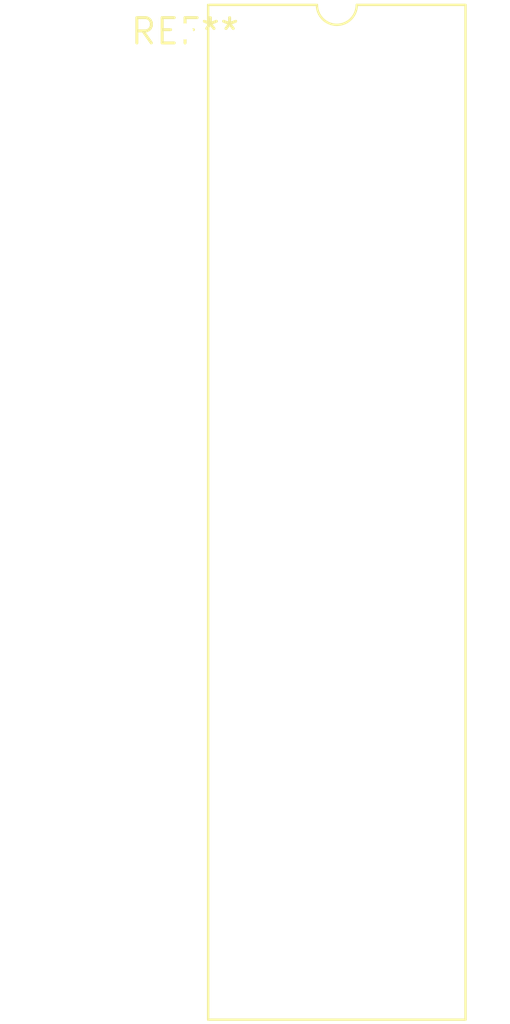
<source format=kicad_pcb>
(kicad_pcb (version 20240108) (generator pcbnew)

  (general
    (thickness 1.6)
  )

  (paper "A4")
  (layers
    (0 "F.Cu" signal)
    (31 "B.Cu" signal)
    (32 "B.Adhes" user "B.Adhesive")
    (33 "F.Adhes" user "F.Adhesive")
    (34 "B.Paste" user)
    (35 "F.Paste" user)
    (36 "B.SilkS" user "B.Silkscreen")
    (37 "F.SilkS" user "F.Silkscreen")
    (38 "B.Mask" user)
    (39 "F.Mask" user)
    (40 "Dwgs.User" user "User.Drawings")
    (41 "Cmts.User" user "User.Comments")
    (42 "Eco1.User" user "User.Eco1")
    (43 "Eco2.User" user "User.Eco2")
    (44 "Edge.Cuts" user)
    (45 "Margin" user)
    (46 "B.CrtYd" user "B.Courtyard")
    (47 "F.CrtYd" user "F.Courtyard")
    (48 "B.Fab" user)
    (49 "F.Fab" user)
    (50 "User.1" user)
    (51 "User.2" user)
    (52 "User.3" user)
    (53 "User.4" user)
    (54 "User.5" user)
    (55 "User.6" user)
    (56 "User.7" user)
    (57 "User.8" user)
    (58 "User.9" user)
  )

  (setup
    (pad_to_mask_clearance 0)
    (pcbplotparams
      (layerselection 0x00010fc_ffffffff)
      (plot_on_all_layers_selection 0x0000000_00000000)
      (disableapertmacros false)
      (usegerberextensions false)
      (usegerberattributes false)
      (usegerberadvancedattributes false)
      (creategerberjobfile false)
      (dashed_line_dash_ratio 12.000000)
      (dashed_line_gap_ratio 3.000000)
      (svgprecision 4)
      (plotframeref false)
      (viasonmask false)
      (mode 1)
      (useauxorigin false)
      (hpglpennumber 1)
      (hpglpenspeed 20)
      (hpglpendiameter 15.000000)
      (dxfpolygonmode false)
      (dxfimperialunits false)
      (dxfusepcbnewfont false)
      (psnegative false)
      (psa4output false)
      (plotreference false)
      (plotvalue false)
      (plotinvisibletext false)
      (sketchpadsonfab false)
      (subtractmaskfromsilk false)
      (outputformat 1)
      (mirror false)
      (drillshape 1)
      (scaleselection 1)
      (outputdirectory "")
    )
  )

  (net 0 "")

  (footprint "DIP-40_W15.24mm" (layer "F.Cu") (at 0 0))

)

</source>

.....

= Exercise prompt =
Could you print, exactly and with nothing else, the lines from the one containing "(hpglpennumber 1)" through the last line of the records above?

= Exercise answer =
      (hpglpennumber 1)
      (hpglpenspeed 20)
      (hpglpendiameter 15.000000)
      (dxfpolygonmode false)
      (dxfimperialunits false)
      (dxfusepcbnewfont false)
      (psnegative false)
      (psa4output false)
      (plotreference false)
      (plotvalue false)
      (plotinvisibletext false)
      (sketchpadsonfab false)
      (subtractmaskfromsilk false)
      (outputformat 1)
      (mirror false)
      (drillshape 1)
      (scaleselection 1)
      (outputdirectory "")
    )
  )

  (net 0 "")

  (footprint "DIP-40_W15.24mm" (layer "F.Cu") (at 0 0))

)

</source>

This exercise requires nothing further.